December 12, 2025 —– Chart #328
Hello Music Friends,
Hey folks, welcome to another edition of Chart of the Week. Some songs punch their way out of the speakers like they’ve been waiting their whole lives for you to hit “play.” It’s All Over Now is one of those — early Stones, scrappy Stones, back-alley British R&B Stones — the version of the band that sounded hungry enough to eat a microphone and ask for seconds.
This wasn’t the elegant, stadium-filling Stones of later years. This was the “Mick still had a student ID, Keith’s amp smelled like cigarettes and wet wool, and the whole band traveled in a van held together with optimism and spare fuses” era. The glorious beginning.
And It’s All Over Now became the first No. 1 hit of their career.
The Backstory
The song wasn’t written by the Stones. It was written by Bobby Womack and his sister-in-law Shirley Womack, and first recorded by The Valentinos — Bobby’s family group — earlier in 1964.
But here’s the twist:
When the Stones were touring the U.S. that summer, DJ Murray the K played them The Valentinos’ version. Keith Richards later said it hit them like lightning.
They cut it within days at Chess Records in Chicago — holy ground for blues players — in the very same rooms where Muddy Waters and Howlin’ Wolf had been rewriting American music.
According to Bobby Womack, he originally didn’t want them to record it, telling his manager, “I don’t want those long-haired guys messing up my song.”
Two weeks later, he heard the royalties and changed his mind forever.
The Recording
This was classic young-Stones energy: fast, raw, slightly chaotic, and perfect.
Players on the session included:
- Keith Richards – guitar (that crisp riff that snaps like a rubber band)
- Brian Jones – rhythm guitar
- Bill Wyman – bass
- Charlie Watts – drums (tasteful as always)
- Ian Stewart – piano (the 6th Stone, the adult in the room)
- Mick Jagger – vocals, equal parts swagger and irritation
It was recorded at Chess Studios, which explains the bluesy edge — the walls themselves probably hummed at night.
Chart Performance
- First Stones single to hit #1 in the UK
- Top 40 hit in several European countries
- Helped launch the band from “interesting British R&B act” to “these guys might actually take over the world”
This is the record that told everybody:
Oh. They’re not playing around.
Fun Facts
- Bobby Womack said he bought his first house with the royalties from the Stones’ cover. Hard to stay mad after that.
- The Stones were so thrilled with the Chess session that they played around the building like kids on Christmas. At one point, Muddy Waters helped them move their equipment — because Muddy was Muddy, and legends don’t act like legends.
- Keith Richards said the riff came from trying to mimic the American soul guitar sound they adored. He succeeded.
- This was one of Brian Jones’s peak rhythm-guitar performances — locked in, sharp, uncomplicated. Before things got… you know… Brian Jones-y.
What’s It About?
It’s a breakup song with an attitude problem.

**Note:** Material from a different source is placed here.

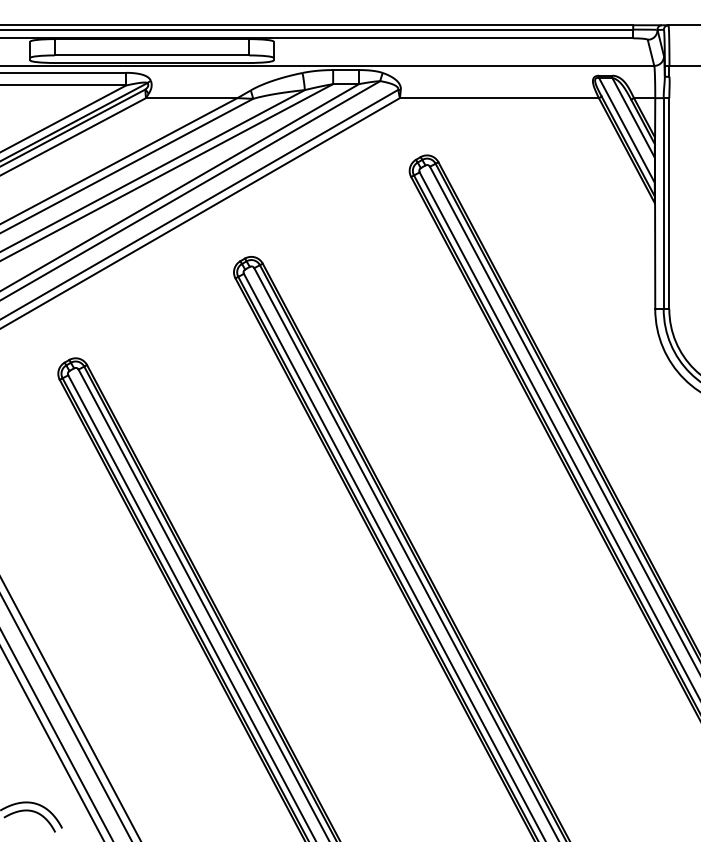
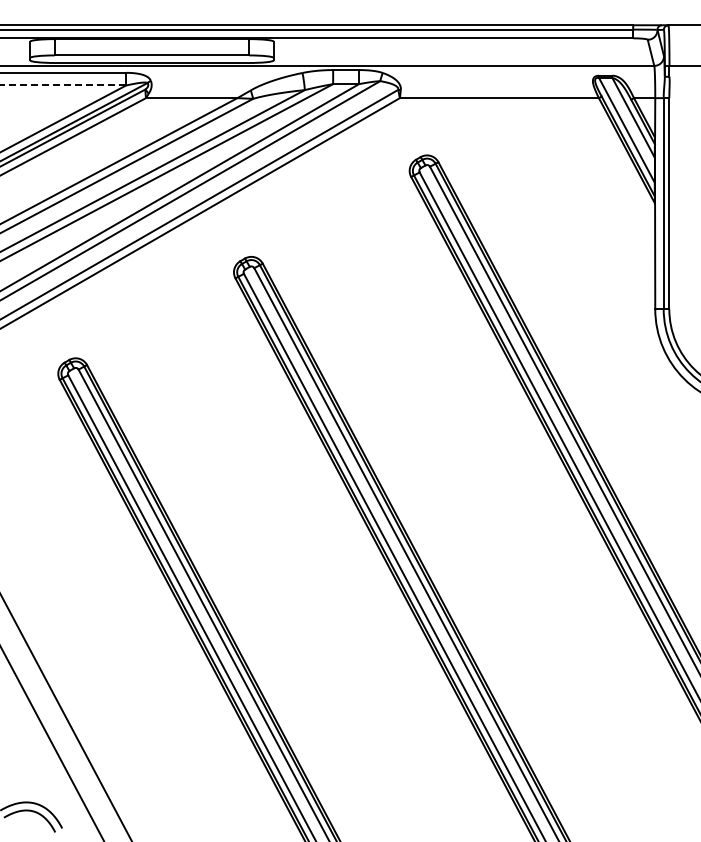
line at (63, 85): solid -> dashed
line at (70, 709): present -> none
line at (56, 735): present -> none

She did him wrong. He’s had enough. He’s telling everybody. And he’s telling them loudly.
It’s basically the 1964 version of changing your Facebook status to “single” and hoping your ex sees it.
Playing the Song
This one is a blast for guitar players — straightforward chords, that signature opening lick, and enough groove to attract dancers who weren’t planning to dance.
Keith’s rhythm work was always deceptively simple:
Just loose enough to feel human, just tight enough to keep the train moving.
Play it on a Telecaster and you’ll feel like 1964 Keith in a heartbeat. Play it on a Strat, like you often do, and it’ll still snarl beautifully.
Why It Lasts
Because it’s pure, honest rock & roll — no frills, no overdubs, no pretense.
It’s the sound of a young band discovering exactly what they’re capable of.
“It’s All Over Now” was a breakup song…
but it was also the beginning of something massive.
And for the Stones, it was the first sign of a career that, ironically, would never be “all over now.”